For the past six years, we have been working on a biological control system for snow mold diseases. We started out in 1994 looking for better strains of a fungus that could suppress diseases caused by the fungi Typhula ishikariensis and Typhula incarnata. Dr. Lee Burpee who used to be at Guelph and Dr. Now Matsumoto in Japan had found that a fungus named T. phacorrhiza could inhibit grey snow mold disease. We collected strains of Typhula phacorrhiza from corn fields all over southern Ontario. By 1997 we had identified five strains out of several hundred that work as well at suppressing grey snow mold as conventional fungicides. This work during the first three years was supported by the Canadian Turfgrass Research Foundation with matching funding from the Ontario Ministry of Education and Training.

In 1998, we started on a new phase of this research with funding from the Canadian Turfgrass Research Foundation. This money was matched by Nu-Gro Corporation who were interested in commercialization of this product and the rights to distribute it. Then funding from both organizations was matched by a federal program, the Natural Sciences and Engineering Research Council. As a result of the increased funding, we were able to expand the study to sites across Canada starting in 1998. Although T. phacorrhiza can be found in abundance in corn fields after spring snow melt, the large majority of these isolates have little or no effect against grey snow mold. Our continuing work is to develop ways of growing and formulating the inoculum of a select isolate of T. phacorrhiza that is antagonistic to grey snow mold and possibly pink snow mold. We are hoping for a product within 2 years formulated as a granular that can be applied with conventional equipment.

1998-1999 Results (Highlights)

Major achievements of this past year of research include:

Residual Efficacy of Typhula phacorrhiza (TP) on creeping bentgrass: After 5 years of study, we found that a single application of TP can suppress grey snow mould disease for the subsequent 3 years. This work has been accepted for publication in a scientific journal.

Suppression of pink snow mould by TP: In Ontario trials near Barrie (natural snow mould inoculum) and Guelph (pathogen inoculated), pink snow mould was suppressed by isolate TP94671. This was the most exciting finding in 1999, and we have established trials across the country to test this again in 1999-2000.

Persistence of a select genotype of TP in a corn field over a winter: An isolate of TP applied to corn stalks prior to snowfall can persist as the same genotype through the winter and produce abundant sclerotia by snow melt.
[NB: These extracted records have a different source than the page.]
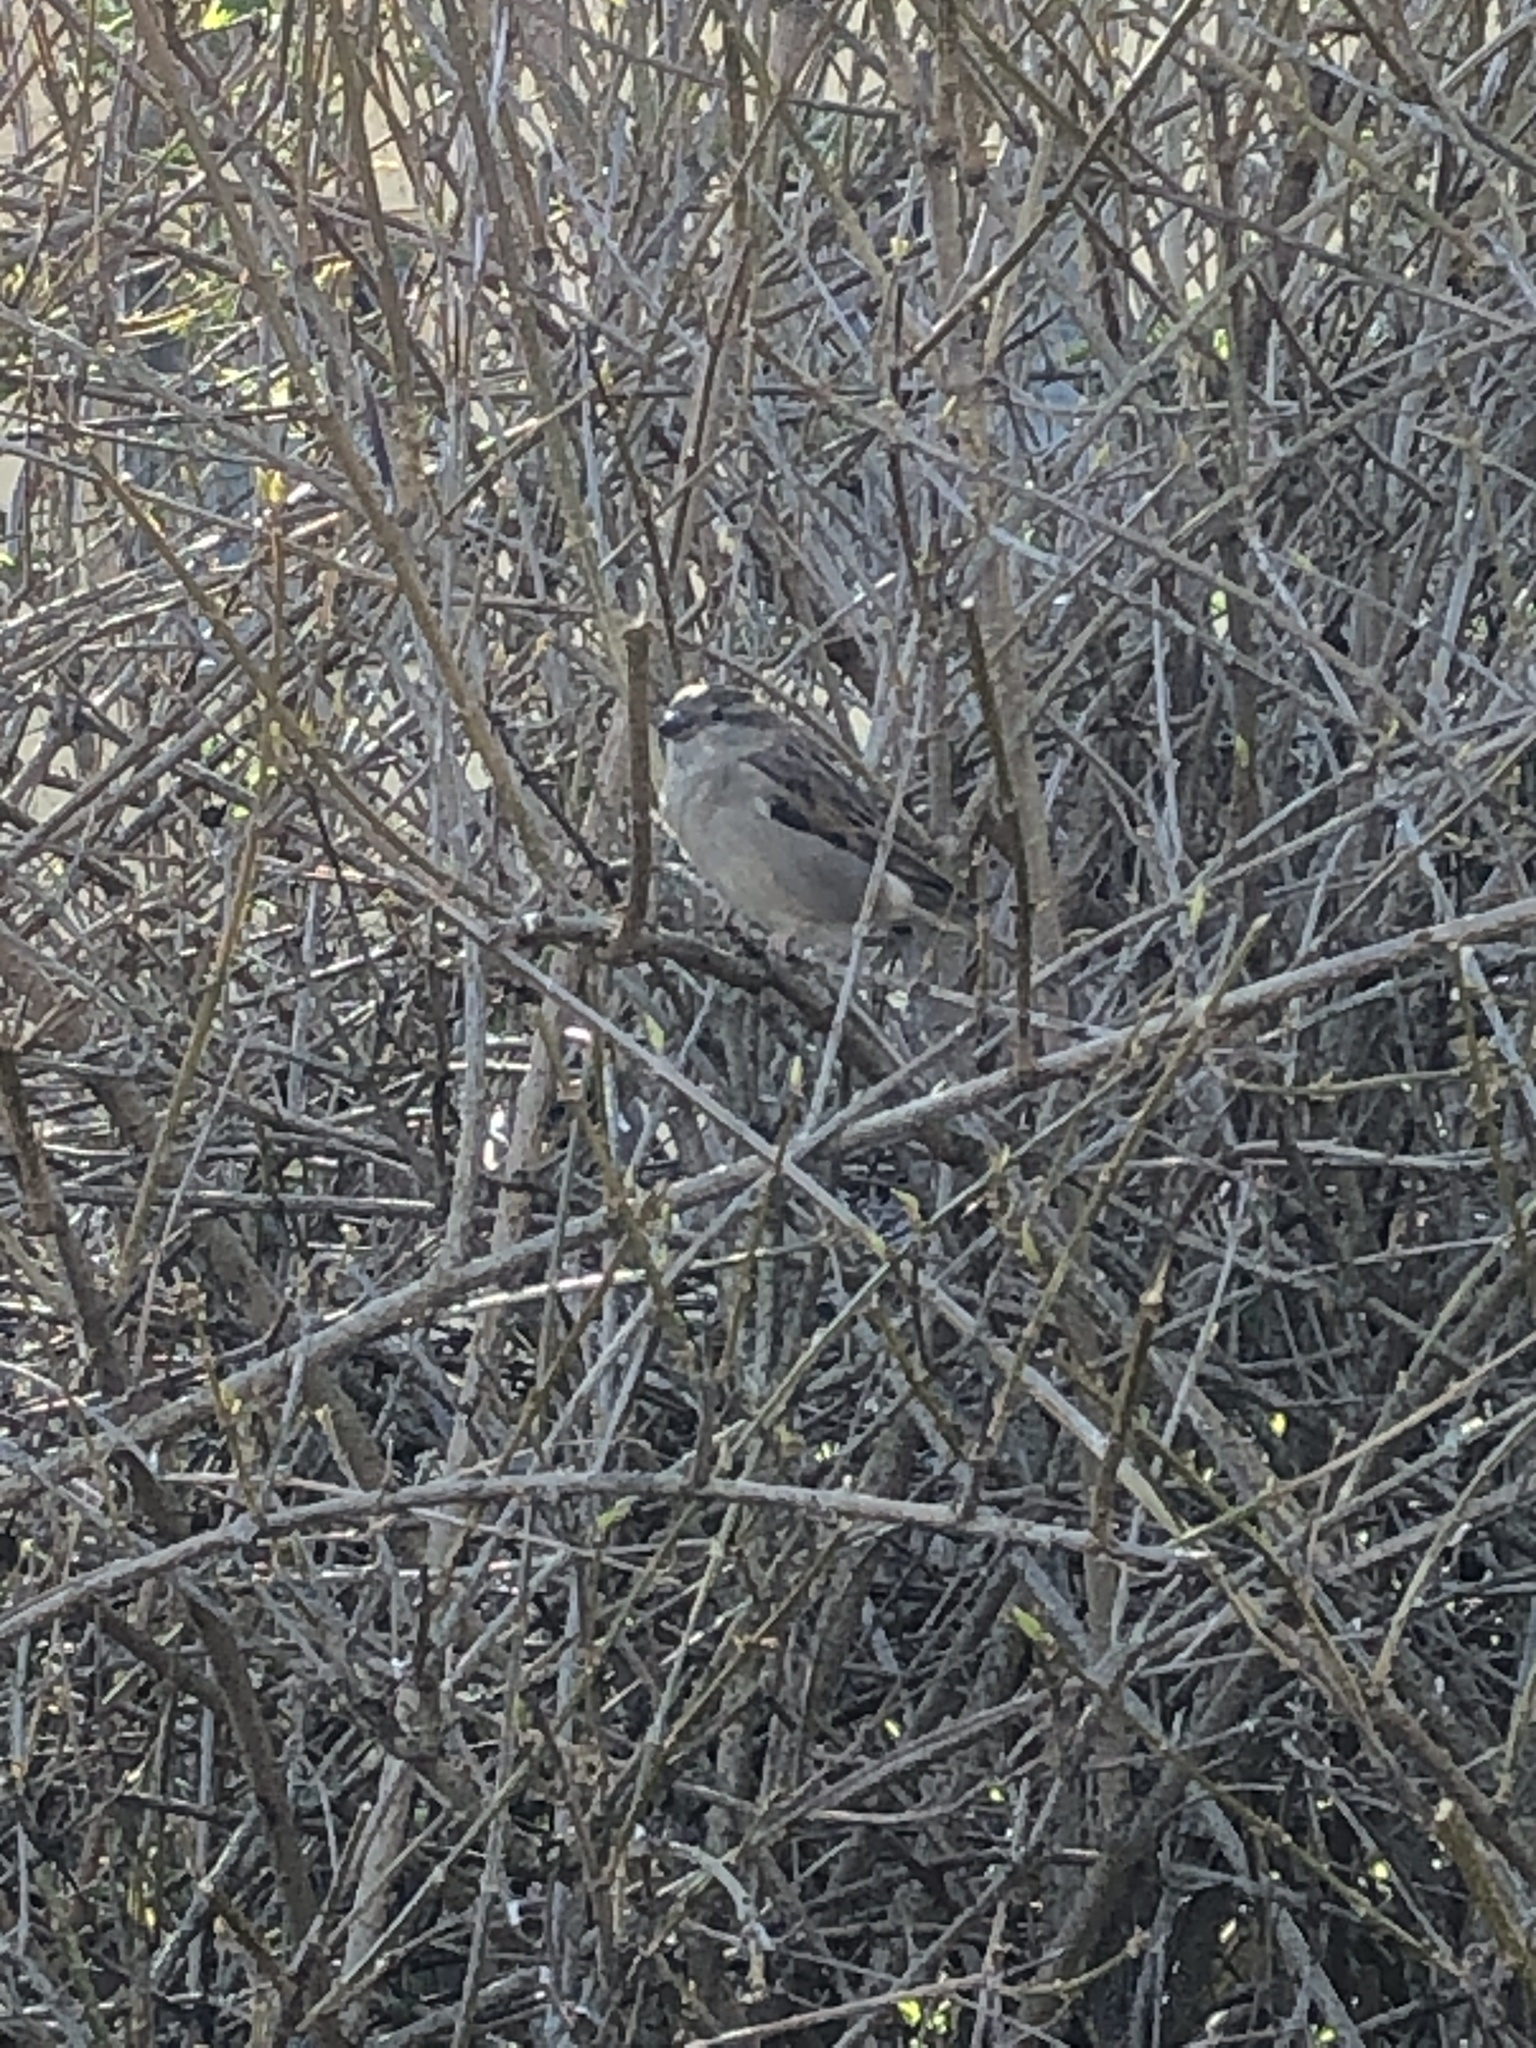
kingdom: Animalia
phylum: Chordata
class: Aves
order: Passeriformes
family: Passeridae
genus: Passer
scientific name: Passer domesticus
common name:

This critical for a commercial product since we must show that it will remain stable through a winter.

Production of sclerotia in harvested vs. unharvested corn fields: More sclerotia were found in unharvested compared to harvested corn plots that had been inoculated the previous fall with TP94671. This means that the TP inoculum could be grown in unharvested corn fields to yield more inoculum.

TP trials across Canada: In 1998, we established trials in Ontario (Barrie, Guelph, Manotick), Quebec (Montreal), Saskatchewan and British Columbia (Golden). Winter injury was so severe on some of these sites that they could not be properly rated. For trials at Barrie and Guelph, the TP biocontrol treatment worked as well as the best fungicide treatment. In 1999, we established fully replicated trials at Golden, Olds, Guelph and Kemptville, with smaller trials at Barrie, Invermere and near Orangeville.

Production of sclerotia of TP on different corn cultivars: There was a two-fold difference in sclerotial production between the lowest and highest numbers on different corn cultivars. Particular cultivars can be chosen for increased sclerotial production.

Fungicide sensitivity of disease-suppressive isolates of Typhula phacorrhiza: In an integrated disease management program, fungicides may also need to be used either before or along with TP. The results showed that although TP is sensitive to all the fungicides used for snow mould control, the differences in sensitivity between it and snow mould pathogens may permit fungicides such as Arrest to be used for T. incarnata-incited grey snow mould, or Tersan for pink snow mould. However, since TP shows efficacy against both major snow moulds, fungicide applications for snow mould control may be unnecessary and our target is the use of TP alone.

Viability of TP in processed corn residue: corn residue infested with sclerotia and mycelium of TP was collected after snow melt and ground using hammer mills. We were able to re-isolate TP from the majority of both fine and coarse fragments after grinding. This is important if we use a corn-based formulation and need to process the inoculum into pellets or granules.

Registration Package for PMRA (Pest Management Regulatory Agency): The package is in its third round and we expect to present it to PMRA before the end of 1999.